EXERCISE TEXT:
DataFrame.cumsum equivalent with groupby support

User 2032 | 6/10/2015, 10:31:40 AM

The pandas cumsum feature is very usefull for creating "running snapshots" for example user profiles >>at time<< of event that we wan't to use as learning example for prediction. It would be amazing if graphlab could support it. Even better if it would support arbitrary accumulation functions - for example accumulating the ids of visited items into a list. It would also be important for it to work with group by - so one could cumsum consequtive items for each key (e.g. user) separately

Example

id;a;b 1; t; 5 2; t; 6 3; s; 1 4; s; 4 5; s; 4

	gf = sf.groupby('a', operations={
	    'cumsum': gl.aggregate.CUMSUM('b')
	})

would yield:

id;a;cumsum 1; t; 5 2; t; 11 3; s; 1 4; s; 5 5; s; 9

and

	gf = sf.groupby('a', operations={
	    'cumsum': gl.aggregate.CUMSUM('b', initial_acc=[], operation=lambda acc, x: acc.append(x))
	})

would yield:

id;a;cumsum 1; t; [5] 2; t; [5, 6] 3; s; [1] 4; s; [1, 4] 5; s; [1, 4, 4]

Comments

User 19 | 6/10/2015, 5:53:46 PM

Thanks for the feature request! Your suggested API is clean and very intuitive.

We'd also be interested in hearing more about your use case. It sounds like you are looking to predict future user behavior from past future behavior via some online counts? In my experience, I sometimes get better results from partitioning time and doing feature engineering with respect to the previous window, e.g. window t, user u, somefeaturecountfrom{t-1}, etc. It's easy to analyze and interpret, but I agree it doesn't have the same cleanliness as rolling counts (which cumsum would provide).

We'll keep you posted, and keep the feature requests coming!


User 2032 | 6/15/2015, 1:46:24 PM

Hi Chris,

I'm happy that my requests has found fertile ground.

My key argument is that users have different user activity time spans/frequency so one user can perform 20 actions in 1 h and another in 1 month - what would then be a good t-1 for the whole population of users? Hard to define. Cumsums guarantee the state of the user profile as seen by the prediction algorithm at t.

ACTIONS TO TAKE:
A – In the thread on cumulative sums with groupby, write out the stretch from "I'm happy that" through "algorithm at t." again, switching "fertile ground" to "receptive ears".
B – Proceed with the thread on cumulative sums with groupby, continuing after its final sentence.

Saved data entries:
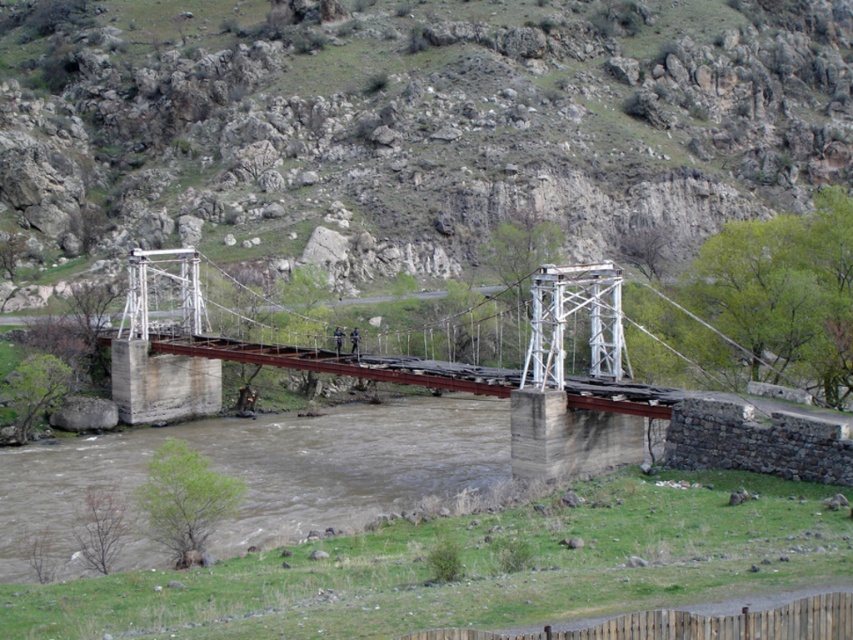
Question: Which point is farther to the camera?

Choices:
 (A) (746, 182)
 (B) (553, 385)

Answer: (A)

Question: Can you confirm if green grassy hillside at upper center is positioned above rusty metal bridge at center?

Choices:
 (A) no
 (B) yes

Answer: (B)

Question: Which point is closer to the camera?

Choices:
 (A) (7, 160)
 (B) (561, 310)

Answer: (B)

Question: Is green grassy hillside at upper center bigger than rusty metal bridge at center?

Choices:
 (A) yes
 (B) no

Answer: (A)

Question: Can you confirm if green grassy hillside at upper center is wider than rusty metal bridge at center?

Choices:
 (A) yes
 (B) no

Answer: (A)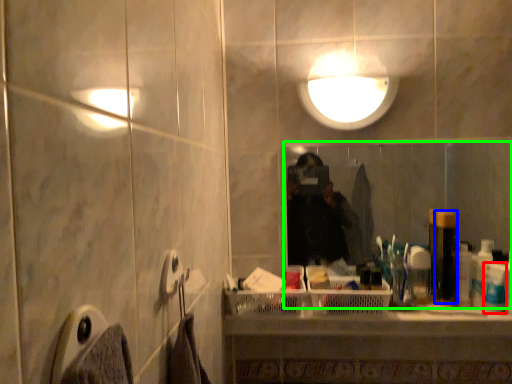
Question: Which object is the closest to the toiletry (highlighted by a red box)? Choose among these: toiletry (highlighted by a blue box) or mirror (highlighted by a green box).

Choices:
 (A) toiletry
 (B) mirror

Answer: (A)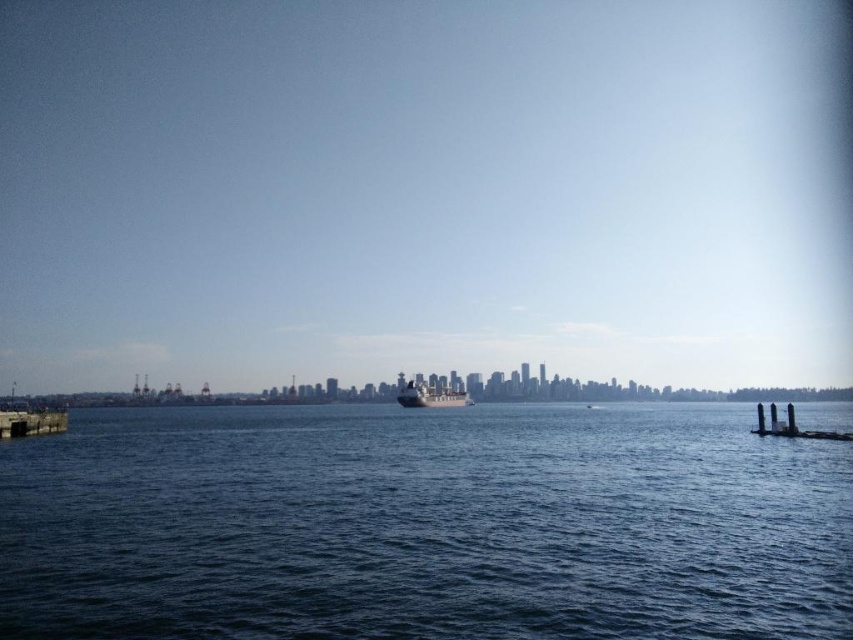
You are a sailor navigating a small boat and want to pass between the blue water at center and the metallic gray ship at center. Which direction should you steer your boat to avoid the ship?

The blue water at center is positioned on the left side of the metallic gray ship at center, so you should steer your boat to the right of the metallic gray ship at center to avoid it.

You are a delivery person who needs to place a heavy crate on the concrete pier at lower left. However, you notice that the pier is over the smooth concrete pillars at lower right. Is the pier stable enough to hold the crate?

The concrete pier at lower left is positioned over the smooth concrete pillars at lower right, so it is likely stable enough to hold the crate as it is supported by the pillars.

ANSWERS GIVEN:
A –
I'm happy that my requests has found receptive ears.

My key argument is that users have different user activity time spans/frequency so one user can perform 20 actions in 1 h and another in 1 month - what would then be a good t-1 for the whole population of users? Hard to define. Cumsums guarantee the state of the user profile as seen by the prediction algorithm at t.

B –
In my opinion this is a killer feature, especially with custom lambda functions.

Small tip regarding aggregations: - you should extend the documentation/tutorials of CONCAT as it is arguably the most powerful operator that lets people create arbitrary groupby functions - this is was not 100% clear for me from day 1 and was kind of a discovery and "aha" moment.


User 2032 | 6/15/2015, 1:50:40 PM

alternative lambda api (more in line with what you have right now would be)

gf = sf.groupby('a', operations={ 'cumsum': gl.aggregate.CUMSUM(initial_acc=[], operation=lambda acc, row: acc.append(row['b'])) })

and arguably it would be more powerful and provide more flexibility.


User 2032 | 8/3/2015, 3:55:14 PM

"+1" on this again.

All my distributed versions (using aggregate.CONCAT and then flatmap or map) are running into OOM on 50 cpu 60GB RAM server if the aggregating column has more than 1000 entries per key and you try to cumsum lists. Within the framework provided by GLC I couldn't think of any version that would not use O(OMPTHREADSNUM * K ** 2) memory, where K is the number of entries per grouping key, because flatmap needs to materialize the list and is not equipped to handle generators.

The dataset is c.a. 100M rows.

Here is a snippet that works fine on my machine for < 500 entries per key. It should work fine for much larger number of entries per key if flatmap would accept generators.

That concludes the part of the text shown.